Certa, porque considera os determinantes sociais, econômicos, culturais e do trabalho que influenciam a prática de atividade física.
- B)Difusão de campanhas motivadoras da prática esportiva com o lema: “Esporte: basta querer para praticar”.
Errada, porque reduz a prática esportiva a motivação individual, ignorando as barreiras sociais e materiais.
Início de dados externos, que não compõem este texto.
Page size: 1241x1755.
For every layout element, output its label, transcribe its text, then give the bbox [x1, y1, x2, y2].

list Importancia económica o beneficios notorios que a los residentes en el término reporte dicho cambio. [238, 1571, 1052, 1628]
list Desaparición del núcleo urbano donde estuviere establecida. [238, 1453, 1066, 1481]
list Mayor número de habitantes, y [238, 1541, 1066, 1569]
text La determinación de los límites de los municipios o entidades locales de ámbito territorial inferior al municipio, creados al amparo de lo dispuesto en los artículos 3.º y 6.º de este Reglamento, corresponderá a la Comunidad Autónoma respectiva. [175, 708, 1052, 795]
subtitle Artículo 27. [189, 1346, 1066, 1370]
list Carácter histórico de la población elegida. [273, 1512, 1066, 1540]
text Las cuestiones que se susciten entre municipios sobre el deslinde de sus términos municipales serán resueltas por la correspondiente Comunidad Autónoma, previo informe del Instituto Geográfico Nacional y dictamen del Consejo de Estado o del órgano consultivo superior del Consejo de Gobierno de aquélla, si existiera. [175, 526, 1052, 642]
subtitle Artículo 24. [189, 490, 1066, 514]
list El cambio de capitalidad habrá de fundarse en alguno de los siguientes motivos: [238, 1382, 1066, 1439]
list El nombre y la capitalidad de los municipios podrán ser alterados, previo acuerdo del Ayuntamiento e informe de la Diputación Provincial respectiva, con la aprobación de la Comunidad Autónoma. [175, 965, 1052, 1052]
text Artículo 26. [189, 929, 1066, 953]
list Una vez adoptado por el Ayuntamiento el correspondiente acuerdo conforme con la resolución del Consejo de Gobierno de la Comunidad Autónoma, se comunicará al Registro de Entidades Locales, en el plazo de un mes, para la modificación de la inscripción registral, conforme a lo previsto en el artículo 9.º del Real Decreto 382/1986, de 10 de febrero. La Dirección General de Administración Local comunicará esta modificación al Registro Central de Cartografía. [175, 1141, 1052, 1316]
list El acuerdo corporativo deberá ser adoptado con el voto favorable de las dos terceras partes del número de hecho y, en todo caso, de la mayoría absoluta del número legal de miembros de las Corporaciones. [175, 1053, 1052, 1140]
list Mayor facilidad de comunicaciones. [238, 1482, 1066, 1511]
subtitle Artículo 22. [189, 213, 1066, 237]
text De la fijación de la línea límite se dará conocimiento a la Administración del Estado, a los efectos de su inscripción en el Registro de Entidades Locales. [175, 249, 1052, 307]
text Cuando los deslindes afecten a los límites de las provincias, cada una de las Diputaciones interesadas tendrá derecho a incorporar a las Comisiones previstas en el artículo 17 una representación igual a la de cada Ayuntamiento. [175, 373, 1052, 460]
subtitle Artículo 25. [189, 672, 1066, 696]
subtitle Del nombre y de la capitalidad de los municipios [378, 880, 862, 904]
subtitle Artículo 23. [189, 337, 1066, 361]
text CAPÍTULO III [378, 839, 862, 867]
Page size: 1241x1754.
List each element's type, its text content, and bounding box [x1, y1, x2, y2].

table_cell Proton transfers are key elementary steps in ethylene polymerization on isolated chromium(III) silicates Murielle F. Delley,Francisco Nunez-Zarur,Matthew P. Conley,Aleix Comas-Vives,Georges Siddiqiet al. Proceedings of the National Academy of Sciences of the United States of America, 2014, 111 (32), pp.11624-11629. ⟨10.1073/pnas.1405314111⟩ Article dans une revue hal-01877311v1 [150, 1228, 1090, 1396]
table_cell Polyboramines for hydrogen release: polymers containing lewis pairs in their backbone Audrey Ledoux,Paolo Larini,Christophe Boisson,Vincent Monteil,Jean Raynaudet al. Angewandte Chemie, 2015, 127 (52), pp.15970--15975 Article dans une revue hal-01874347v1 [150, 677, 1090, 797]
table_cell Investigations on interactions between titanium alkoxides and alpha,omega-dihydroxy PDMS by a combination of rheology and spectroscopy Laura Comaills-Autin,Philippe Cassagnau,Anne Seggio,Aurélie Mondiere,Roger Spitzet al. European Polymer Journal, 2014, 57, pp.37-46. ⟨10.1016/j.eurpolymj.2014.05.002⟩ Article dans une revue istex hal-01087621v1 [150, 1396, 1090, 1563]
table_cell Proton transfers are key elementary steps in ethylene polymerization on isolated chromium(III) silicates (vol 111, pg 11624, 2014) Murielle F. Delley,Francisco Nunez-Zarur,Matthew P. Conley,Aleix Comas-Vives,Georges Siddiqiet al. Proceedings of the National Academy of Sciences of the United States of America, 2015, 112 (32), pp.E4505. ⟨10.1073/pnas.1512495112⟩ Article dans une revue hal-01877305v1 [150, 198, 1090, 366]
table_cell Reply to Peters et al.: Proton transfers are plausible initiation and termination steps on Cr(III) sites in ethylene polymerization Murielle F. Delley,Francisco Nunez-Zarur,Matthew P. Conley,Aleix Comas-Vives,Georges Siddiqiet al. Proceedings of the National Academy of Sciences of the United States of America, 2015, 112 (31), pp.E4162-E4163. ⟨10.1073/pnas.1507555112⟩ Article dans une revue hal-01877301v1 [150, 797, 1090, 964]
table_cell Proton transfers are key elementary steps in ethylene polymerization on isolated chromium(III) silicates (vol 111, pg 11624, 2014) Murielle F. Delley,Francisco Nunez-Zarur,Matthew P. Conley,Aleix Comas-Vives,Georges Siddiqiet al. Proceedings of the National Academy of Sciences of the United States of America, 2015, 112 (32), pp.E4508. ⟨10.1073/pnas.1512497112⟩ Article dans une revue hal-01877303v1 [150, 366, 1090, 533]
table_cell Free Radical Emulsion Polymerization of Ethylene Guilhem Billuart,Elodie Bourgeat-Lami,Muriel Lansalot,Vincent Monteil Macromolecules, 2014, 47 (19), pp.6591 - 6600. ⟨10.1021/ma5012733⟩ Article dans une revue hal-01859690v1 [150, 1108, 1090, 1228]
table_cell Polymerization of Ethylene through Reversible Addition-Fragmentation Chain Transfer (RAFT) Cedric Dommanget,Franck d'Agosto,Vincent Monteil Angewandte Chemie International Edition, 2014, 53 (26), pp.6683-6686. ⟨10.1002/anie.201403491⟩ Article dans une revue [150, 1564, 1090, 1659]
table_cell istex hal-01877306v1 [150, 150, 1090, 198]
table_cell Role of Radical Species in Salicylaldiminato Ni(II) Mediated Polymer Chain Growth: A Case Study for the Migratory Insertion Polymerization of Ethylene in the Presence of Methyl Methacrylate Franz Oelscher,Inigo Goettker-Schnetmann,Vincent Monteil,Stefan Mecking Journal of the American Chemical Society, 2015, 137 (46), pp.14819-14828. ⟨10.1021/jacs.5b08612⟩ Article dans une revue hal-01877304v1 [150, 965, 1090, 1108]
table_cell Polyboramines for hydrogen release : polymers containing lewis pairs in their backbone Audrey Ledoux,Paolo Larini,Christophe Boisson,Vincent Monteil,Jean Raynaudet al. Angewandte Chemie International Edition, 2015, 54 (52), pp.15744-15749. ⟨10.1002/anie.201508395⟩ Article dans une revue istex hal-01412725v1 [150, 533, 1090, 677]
- C)Favorecimento da formação profissional, em Educação Física, com enfoque majoritário na subárea biodinâmica.
Errada, porque fala de formação profissional em uma subárea específica, o que não expressa a perspectiva ampla da Saúde Coletiva.
- D)Reforço da noção de saúde como conjunto de variáveis fisiológicas adequadas.
Errada, porque mantém a noção restrita de saúde como simples ajuste de variáveis fisiológicas.
- E)Valorização do culto ao corpo greco-romano.
Errada, porque valoriza um ideal estético de corpo, não uma compreensão social e crítica da saúde.
Gabarito: A
A questão contrasta duas formas de enxergar saúde. No enfoque biológico, a atenção fica quase toda no corpo como máquina: peso, pressão, glicose, desempenho e pronto. O problema é que isso costuma virar uma leitura moralista, como se a pessoa fosse a única responsável por estar saudável ou não. Já a Saúde Coletiva trabalha com uma visão mais ampla. Ela entende que saúde não depende só de vontade individual, mas também de condições de vida, trabalho, renda, moradia, cultura, acesso a serviços e ambiente. Ou seja, antes de cobrar que alguém faça atividade física, é preciso perguntar se essa pessoa tem tempo, segurança, estrutura e oportunidades para isso. Por isso, o gabarito é a letra A. Ela acerta exatamente ao falar em condicionantes socioculturais, econômicos e laborais que influenciam a adesão à atividade física. Esse é o tipo de leitura que conversa com os princípios do SUS, especialmente a integralidade e a equidade, e com a ideia de determinantes sociais da saúde, muito usada na Saúde Coletiva. As outras alternativas seguem a lógica do individualismo ou do corpo idealizado, bem mais próximas da visão biológica e de campanhas simplistas do tipo “basta querer”. Em prova da FGV, quando aparecer saúde e atividade física, desconfie de respostas que culpam o indivíduo e ignorem o contexto social.